When President Bush asked Lauriski to leave 31 years of mining in Utah to come to Washington, Lauriski found that U.S. mining deaths had begun to rise after years of a slowing decline. He set goals to reverse that and to change the way his agency operates wanting it not just to be a cop but also a teacher, coach and innovator.
"I believe in goals. I believe that goals should be set that are measurable and meaningful, and that make you stretch," he said. So the high ones
he set for U.S. mining were to reduce fatalities by 15 percent a year, and cut injuries by 50 percent over a five-year period.
"To date, fatalities since we walked in the door in 2001 are down 33 percent. Injury rates are down over 20 percent," he says proudly.
In 2003, U.S. mines also had the fewest deaths 55 since records began back in 1910, during an era when thousands were dying every year.
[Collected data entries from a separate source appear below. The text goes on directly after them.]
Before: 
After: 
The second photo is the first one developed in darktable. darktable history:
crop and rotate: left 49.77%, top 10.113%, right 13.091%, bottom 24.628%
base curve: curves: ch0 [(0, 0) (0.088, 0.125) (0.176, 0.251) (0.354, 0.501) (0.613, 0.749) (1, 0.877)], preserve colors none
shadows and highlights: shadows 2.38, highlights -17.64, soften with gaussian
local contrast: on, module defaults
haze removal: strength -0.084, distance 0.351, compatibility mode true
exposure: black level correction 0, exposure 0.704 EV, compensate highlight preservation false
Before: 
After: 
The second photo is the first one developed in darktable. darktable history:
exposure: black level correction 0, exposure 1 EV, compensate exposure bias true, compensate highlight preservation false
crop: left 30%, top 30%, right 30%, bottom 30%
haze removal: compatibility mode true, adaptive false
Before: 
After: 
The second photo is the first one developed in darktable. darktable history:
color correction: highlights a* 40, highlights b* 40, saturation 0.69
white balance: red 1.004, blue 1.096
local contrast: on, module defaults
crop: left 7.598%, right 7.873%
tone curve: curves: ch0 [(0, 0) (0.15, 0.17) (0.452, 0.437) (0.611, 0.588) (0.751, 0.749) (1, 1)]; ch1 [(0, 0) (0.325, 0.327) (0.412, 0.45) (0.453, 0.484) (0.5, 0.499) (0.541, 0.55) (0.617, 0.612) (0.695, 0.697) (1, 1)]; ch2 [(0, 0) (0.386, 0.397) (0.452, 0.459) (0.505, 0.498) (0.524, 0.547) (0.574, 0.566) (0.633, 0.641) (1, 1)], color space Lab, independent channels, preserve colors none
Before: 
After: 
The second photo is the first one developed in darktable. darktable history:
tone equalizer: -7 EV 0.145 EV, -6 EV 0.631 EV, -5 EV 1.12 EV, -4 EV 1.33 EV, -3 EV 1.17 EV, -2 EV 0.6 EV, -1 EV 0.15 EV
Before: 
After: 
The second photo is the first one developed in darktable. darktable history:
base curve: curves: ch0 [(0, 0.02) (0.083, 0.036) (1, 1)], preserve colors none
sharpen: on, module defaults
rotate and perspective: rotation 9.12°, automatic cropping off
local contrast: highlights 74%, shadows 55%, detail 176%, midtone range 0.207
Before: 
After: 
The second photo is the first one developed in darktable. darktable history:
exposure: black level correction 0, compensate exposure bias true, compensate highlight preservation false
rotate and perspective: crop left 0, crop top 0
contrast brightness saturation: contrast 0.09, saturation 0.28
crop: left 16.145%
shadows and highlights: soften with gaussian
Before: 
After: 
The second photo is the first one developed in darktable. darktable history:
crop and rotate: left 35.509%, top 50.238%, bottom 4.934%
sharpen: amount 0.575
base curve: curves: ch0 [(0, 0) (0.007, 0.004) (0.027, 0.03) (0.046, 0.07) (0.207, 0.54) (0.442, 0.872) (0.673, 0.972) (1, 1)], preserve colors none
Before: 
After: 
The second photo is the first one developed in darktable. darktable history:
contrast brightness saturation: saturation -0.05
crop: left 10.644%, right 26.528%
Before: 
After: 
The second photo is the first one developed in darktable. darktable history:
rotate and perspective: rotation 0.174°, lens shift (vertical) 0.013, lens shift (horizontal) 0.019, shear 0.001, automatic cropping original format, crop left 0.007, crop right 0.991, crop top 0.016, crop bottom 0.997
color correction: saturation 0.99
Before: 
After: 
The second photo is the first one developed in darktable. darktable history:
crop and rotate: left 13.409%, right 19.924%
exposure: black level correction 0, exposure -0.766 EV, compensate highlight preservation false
Hundreds still died annually just a few decades ago. So with the new record, "I think this industry has a lot to be proud of," Lauriski says.
That achievement has roots in the Wilberg fire, and even earlier in Utah for Lauriski, a third-generation coal miner born in East Carbon City and raised in Utah's coal camps.
He was a miner himself briefly, when he was a junior at the College of Eastern Utah. But when hard, six-day work weeks left little social life, "I decided that school was more important than making money" in the mines, he says. But near the end of studies at Utah State University, he was offered and took a job as a mine safety official.
After years of working in such jobs, he took a similar one with Emery Mining in 1984 seven months before the Wilberg fire, at one of five mines that Emery operated. "I had just started doing some work with the mine manager to develop a new (safety) program at the time of the fire," Lauriski says.